The legislation avoids a potential 21 percent reimbursement rate reduction to Medicare providers, by replacing the problematic Sustainable Growth Rate (SGR) payment formula with a sustainable one.  The bill also ensures against future temporary “doc fix” votes that continued reasonable payments to doctors with no certainty from year to year.

“This bill represents a win-win for two different groups: Alaskan seniors and those living near national forests.  Alaska’s seniors have a serious problem when it comes to getting access to affordable care, and even finding a doctor who will see them under the Medicare program,” said Murkowski.  “This bill brings more certainty to the system and provides a better quality of life for older Alaskans by eliminating the threat of drastic cuts in payments to doctors already providing care.”

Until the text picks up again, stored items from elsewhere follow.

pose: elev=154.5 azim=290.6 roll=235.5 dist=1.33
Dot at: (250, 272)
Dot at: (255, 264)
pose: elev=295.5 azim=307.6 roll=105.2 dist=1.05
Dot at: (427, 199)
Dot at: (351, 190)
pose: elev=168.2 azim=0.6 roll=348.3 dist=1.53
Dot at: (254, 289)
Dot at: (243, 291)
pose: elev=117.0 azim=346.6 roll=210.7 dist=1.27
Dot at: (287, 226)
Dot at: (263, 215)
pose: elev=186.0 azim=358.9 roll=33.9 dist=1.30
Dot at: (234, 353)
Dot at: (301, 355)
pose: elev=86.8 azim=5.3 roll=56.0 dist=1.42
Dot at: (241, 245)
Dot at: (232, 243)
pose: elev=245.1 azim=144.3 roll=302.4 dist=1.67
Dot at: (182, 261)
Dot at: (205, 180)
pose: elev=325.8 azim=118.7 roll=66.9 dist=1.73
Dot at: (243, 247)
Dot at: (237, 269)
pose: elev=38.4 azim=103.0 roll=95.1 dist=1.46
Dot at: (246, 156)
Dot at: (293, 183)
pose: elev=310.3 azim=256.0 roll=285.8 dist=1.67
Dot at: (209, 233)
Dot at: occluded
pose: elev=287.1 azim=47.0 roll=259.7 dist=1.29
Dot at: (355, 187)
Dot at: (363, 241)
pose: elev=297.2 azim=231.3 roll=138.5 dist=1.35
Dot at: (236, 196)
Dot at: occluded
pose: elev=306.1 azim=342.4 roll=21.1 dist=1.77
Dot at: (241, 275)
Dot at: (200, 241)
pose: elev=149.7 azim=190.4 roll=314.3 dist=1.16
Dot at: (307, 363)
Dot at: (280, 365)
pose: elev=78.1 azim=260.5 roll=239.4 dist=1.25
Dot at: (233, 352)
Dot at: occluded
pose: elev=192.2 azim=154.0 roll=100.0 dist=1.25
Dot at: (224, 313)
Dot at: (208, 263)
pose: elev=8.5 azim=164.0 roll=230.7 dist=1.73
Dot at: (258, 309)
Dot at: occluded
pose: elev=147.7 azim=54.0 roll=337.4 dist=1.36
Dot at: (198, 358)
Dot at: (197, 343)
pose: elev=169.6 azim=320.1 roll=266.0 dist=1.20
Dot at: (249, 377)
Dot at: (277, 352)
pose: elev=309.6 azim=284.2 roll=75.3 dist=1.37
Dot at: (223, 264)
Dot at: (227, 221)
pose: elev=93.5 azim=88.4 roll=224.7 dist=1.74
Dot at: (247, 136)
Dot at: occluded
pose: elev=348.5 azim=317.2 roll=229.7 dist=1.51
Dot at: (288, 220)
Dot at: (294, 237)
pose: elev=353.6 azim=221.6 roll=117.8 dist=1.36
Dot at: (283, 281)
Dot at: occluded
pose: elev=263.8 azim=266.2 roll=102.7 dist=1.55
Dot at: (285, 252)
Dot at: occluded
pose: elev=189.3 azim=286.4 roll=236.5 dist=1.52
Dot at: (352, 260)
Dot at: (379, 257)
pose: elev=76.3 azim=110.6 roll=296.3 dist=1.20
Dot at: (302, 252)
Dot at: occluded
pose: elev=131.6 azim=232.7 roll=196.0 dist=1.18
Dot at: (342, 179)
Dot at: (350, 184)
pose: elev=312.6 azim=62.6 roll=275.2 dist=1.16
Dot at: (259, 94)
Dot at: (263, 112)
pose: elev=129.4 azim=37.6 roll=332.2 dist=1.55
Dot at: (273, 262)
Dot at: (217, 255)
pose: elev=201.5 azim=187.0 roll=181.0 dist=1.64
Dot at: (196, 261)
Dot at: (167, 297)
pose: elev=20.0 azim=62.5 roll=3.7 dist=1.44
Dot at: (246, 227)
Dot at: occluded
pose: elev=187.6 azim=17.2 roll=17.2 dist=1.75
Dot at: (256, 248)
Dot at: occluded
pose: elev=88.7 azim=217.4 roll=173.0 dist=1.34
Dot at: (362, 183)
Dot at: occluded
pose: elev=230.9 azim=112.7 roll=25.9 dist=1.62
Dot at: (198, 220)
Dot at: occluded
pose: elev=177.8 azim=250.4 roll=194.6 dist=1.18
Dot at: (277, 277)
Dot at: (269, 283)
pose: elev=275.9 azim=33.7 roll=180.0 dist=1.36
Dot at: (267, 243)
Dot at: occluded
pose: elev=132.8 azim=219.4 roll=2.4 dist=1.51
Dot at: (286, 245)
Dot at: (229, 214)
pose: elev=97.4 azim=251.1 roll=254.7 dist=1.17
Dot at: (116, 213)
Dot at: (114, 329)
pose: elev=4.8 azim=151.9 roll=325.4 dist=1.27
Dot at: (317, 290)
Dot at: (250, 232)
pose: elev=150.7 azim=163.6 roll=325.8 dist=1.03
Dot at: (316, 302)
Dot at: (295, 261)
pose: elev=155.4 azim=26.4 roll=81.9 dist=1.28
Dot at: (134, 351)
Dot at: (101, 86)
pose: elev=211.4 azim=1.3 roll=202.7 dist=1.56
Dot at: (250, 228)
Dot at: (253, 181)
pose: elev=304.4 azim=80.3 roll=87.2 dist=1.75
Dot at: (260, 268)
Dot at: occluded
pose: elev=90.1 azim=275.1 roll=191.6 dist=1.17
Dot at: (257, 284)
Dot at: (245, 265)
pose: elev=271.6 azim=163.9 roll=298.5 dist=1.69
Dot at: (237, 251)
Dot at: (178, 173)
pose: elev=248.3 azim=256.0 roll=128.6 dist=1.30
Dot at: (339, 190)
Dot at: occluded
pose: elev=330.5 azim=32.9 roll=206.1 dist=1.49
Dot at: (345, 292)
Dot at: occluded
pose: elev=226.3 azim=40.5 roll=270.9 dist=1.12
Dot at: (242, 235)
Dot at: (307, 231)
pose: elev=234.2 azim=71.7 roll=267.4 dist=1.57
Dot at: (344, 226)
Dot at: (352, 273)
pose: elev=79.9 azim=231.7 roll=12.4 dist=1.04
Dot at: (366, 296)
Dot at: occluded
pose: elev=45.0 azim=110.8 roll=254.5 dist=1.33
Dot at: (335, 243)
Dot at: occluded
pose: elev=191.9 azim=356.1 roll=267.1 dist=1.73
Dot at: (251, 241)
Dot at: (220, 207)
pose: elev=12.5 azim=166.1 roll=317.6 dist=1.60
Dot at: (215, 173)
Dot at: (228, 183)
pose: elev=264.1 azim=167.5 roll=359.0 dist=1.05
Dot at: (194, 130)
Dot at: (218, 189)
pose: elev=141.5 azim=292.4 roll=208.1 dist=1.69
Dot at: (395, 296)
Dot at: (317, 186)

The bill also includes a two year extension of the Secure Rural Schools program.  Under the program, the U.S. Forest Service provides roughly $12 million a year in Secure Rural Schools' payments to Alaska communities in the Tongass National Forest and Chugach National Forest. The bulk of the payments funds public schools and roads.

Senator Murkowski welcomed the relief it would bring to worried municipal and school officials in southeast and southcentral Alaska, but warned the funding was only a temporary fix to a problem that has grown steadily worse over the years with the decline in timber receipts.

“The Secure Rural School program has for years masked the problem of declining timber receipts by paying communities directly from the federal treasury, but now those funds are constantly at risk,” Murkowski said. “Until the Forest Service returns to actively managing our forests, I fear that our communities will continue to face economic uncertainty."